Thursday Kathy and I got in another paddle – this one down to the end of Tom Leighton Point. Turned out to be a nice outing. We capped it off with an evening at the Milbridge Theater and stunning lightning show afterward. The sky was electric with non-stop jolts for about an hour. We turned out the lights and had a nightcap, mesmerized by the display. Truly awesome!
Friday was another Google day. We returned to Machias for the beginning of the Blueberry Festival and later, on our way back to Milbridge, we swung down to Roque Bluffs State Park for a walk on the beach. Another day in paradise! Could life be better? Not much!
Until Saturday, of course, when I was the victim of a Great White Shark attack that left me hobbled! There I was, bobbing innocently on a glassy sea, lost in reverie as I watched the terns dive for their dinner. Suddenly and without any warning…

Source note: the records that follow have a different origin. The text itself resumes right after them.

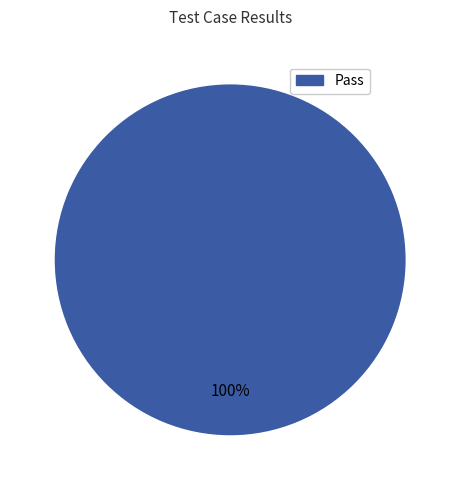

What is the majority slice?

Pass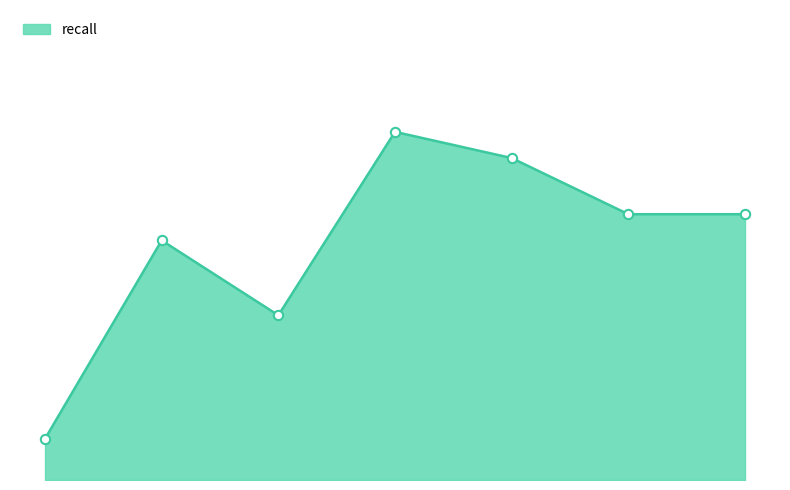

Does the chart have visible grid lines?

No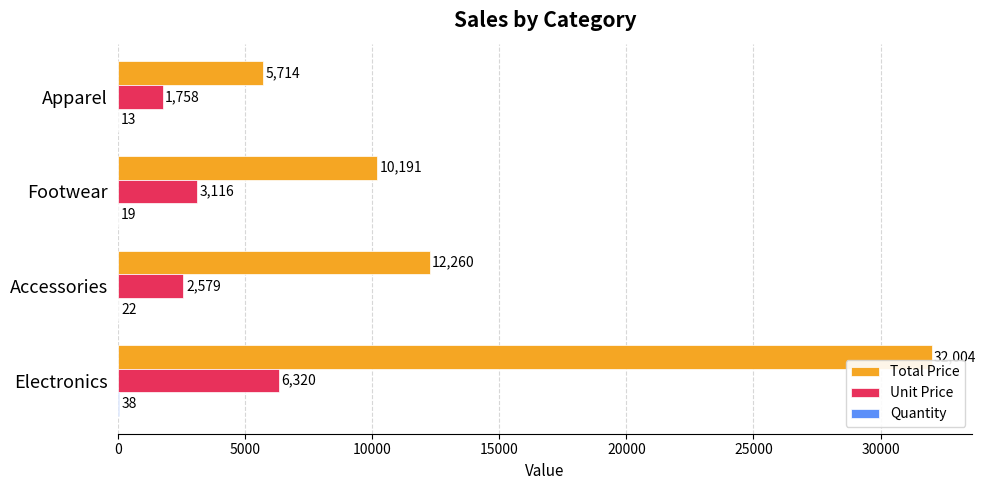

How many Unit Price values are between 2579 and 6320?

3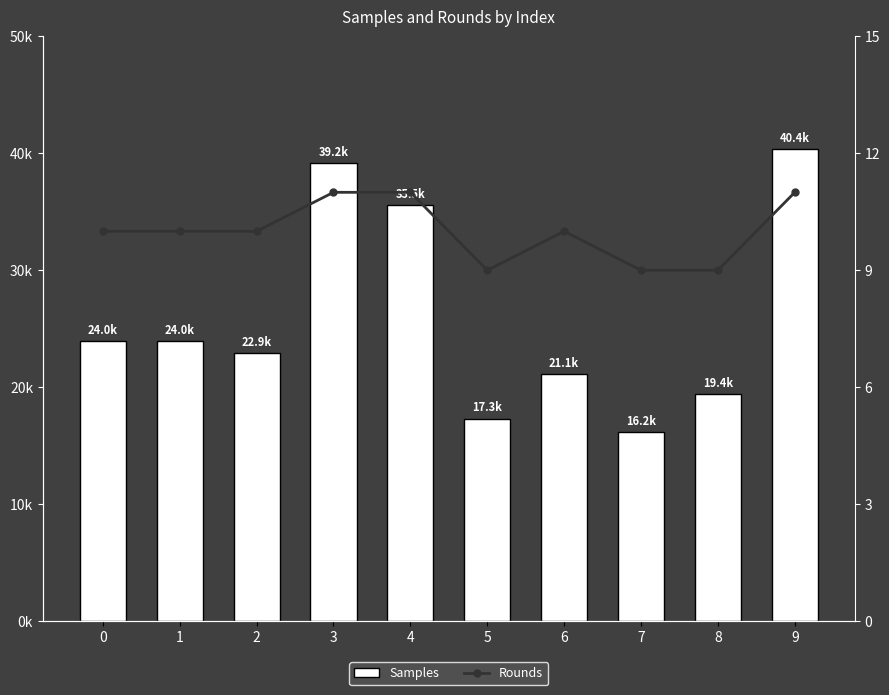

What is the difference between the highest and lowest values at 6?

21100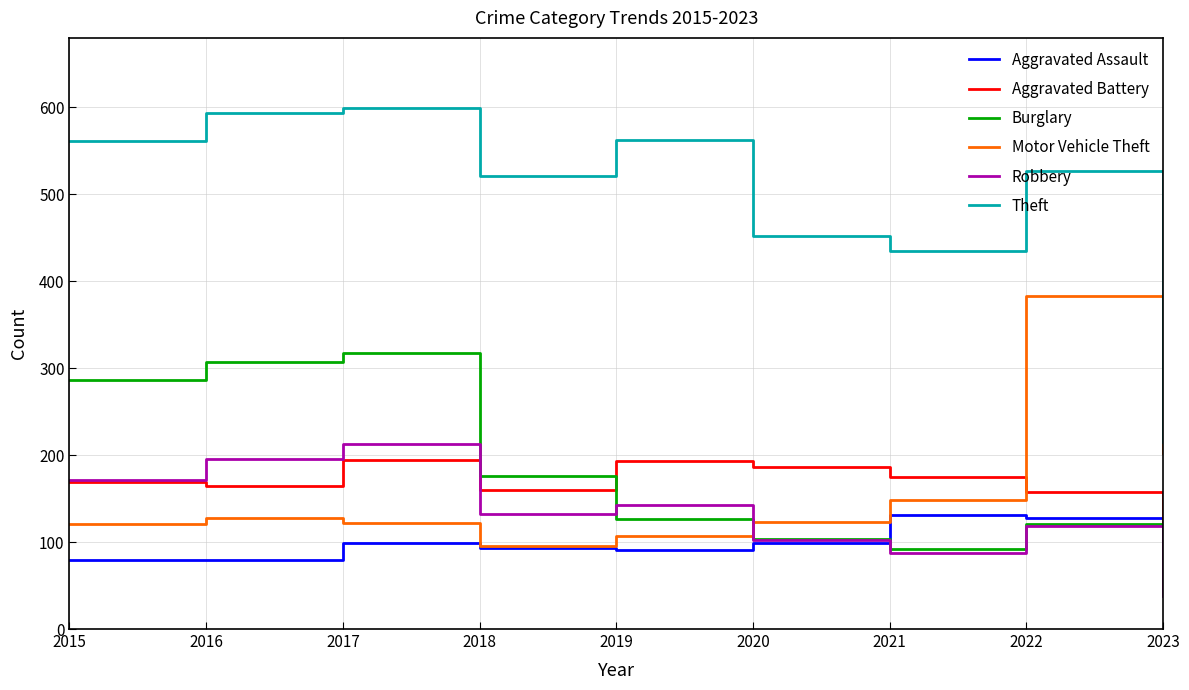

Does the chart display data point markers on the line(s)?

No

OK, it wasn’t a Great White. I wasn’t even in my kayak. I was doing chores on Saturday morning, as we cleaned and cooked anticipating the arrival Sunday of my parents for a visit. A light rain was falling and as I was headed out to the garage to do something I took a step on the wet pressure treated walkway and next thing I knew I was in a heap looking up at the dripping spruce trees, soaking up the puddle under me and thinking something didn’t feel quite right.

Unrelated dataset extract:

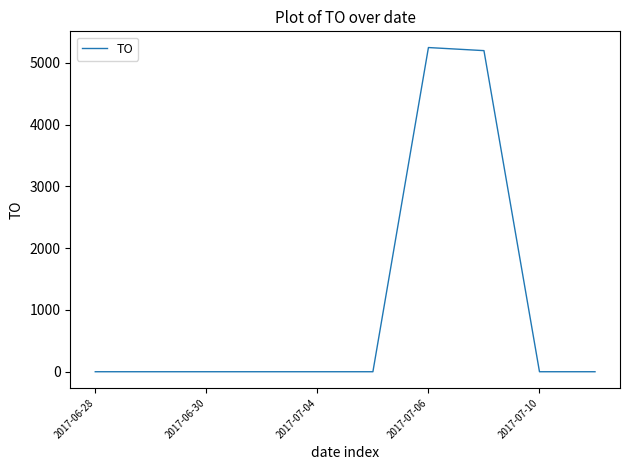

What is the difference between the maximum and minimum values?

5250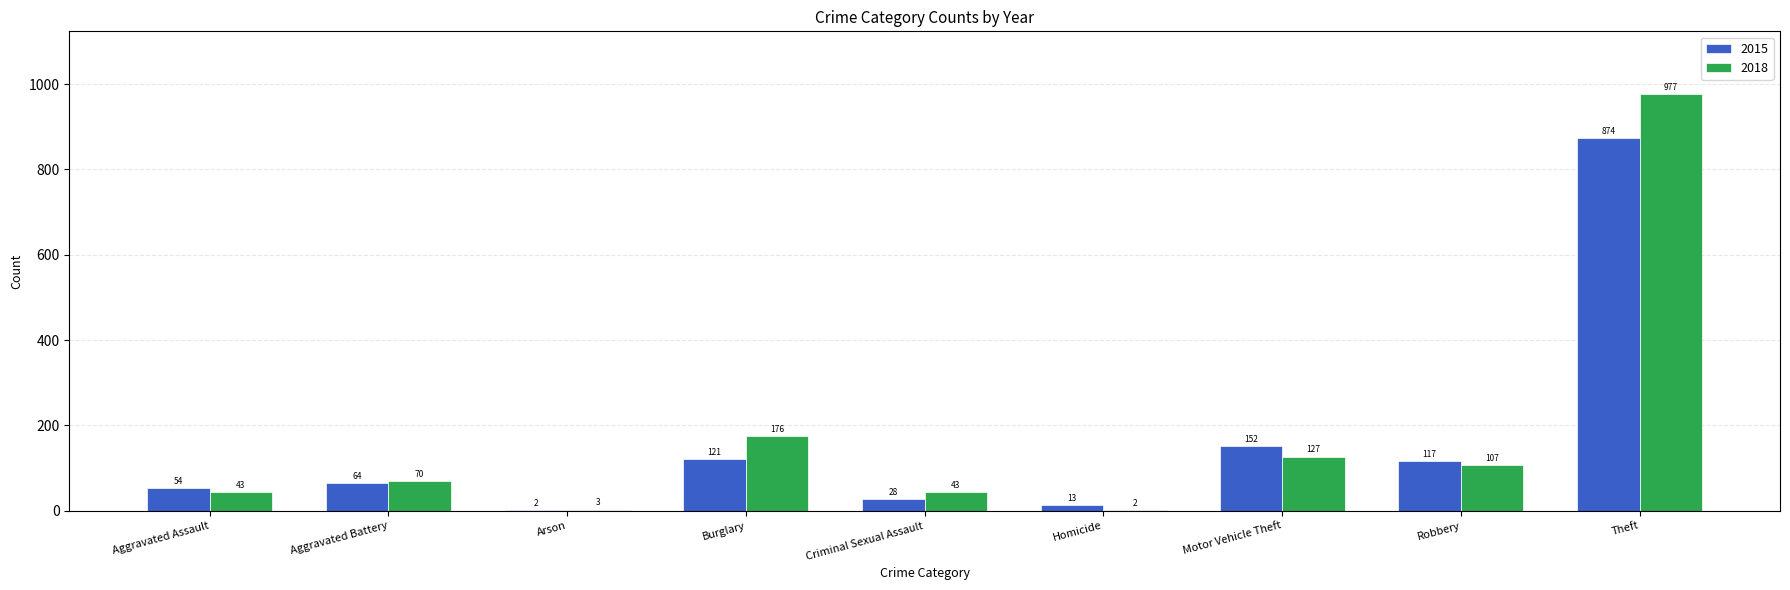

The 2018 series shows 43 at Aggravated Assault. True or false?

True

I crawled to my feet and hopped into the house where I was greeted with a quizzical look. “Fell on the walkway,” I said, “I’ll be all right.” Monday, after hopping around Saturday and Sunday and driving to Freeport and back, I was coerced into going to the hospital in Ellsworth where, after the obligatory waiting period, I was X-rayed and told by the technician that I would not be walking out of the hospital.
One sugar tong splint and two aluminum, made-in-China, crutches later and some teaching moments for new nurses, I was sent on my way.
My second week of vacation was spent staring longingly at the ocean and wishing that there were some way to melt that sugar tong splint and hit the water. Next year I think I’ll plan to go sky diving. Why not?
MITA volunteers
Congratulations are in order for a couple of friends of mine and of most of the islands on the Maine Island Trail.
Dave and Deb Morrill of Orrington were recognized by MITA as the Island Cleanup Volunteers of the Year at its 19th annual Stewardship Party on Aug. 23. “The Morrills were cited not only for participating in many island cleanups over the years but particularly for ‘digging deep’ for embedded trash that had defaced islands for a long time – all the while providing good humor through weather thick and thin,” said Tom Frankllin, MITA’s director of marketing and membership.
Having been on several island cleanups with them, I can vouch for their steadfast stewardship. And having been the recipient of numerous baggies of balloon and ribbon remains Deb has removed from shorelines (she really hates the idea of setting balloons and ribbons free because they most often wind up in the ocean or on shorelines), I can vouch for their persistence.
Thanks MITA for recognizing them, and thanks to Dave and Deb for taking the time and effort to help keep our shorelines cleaner.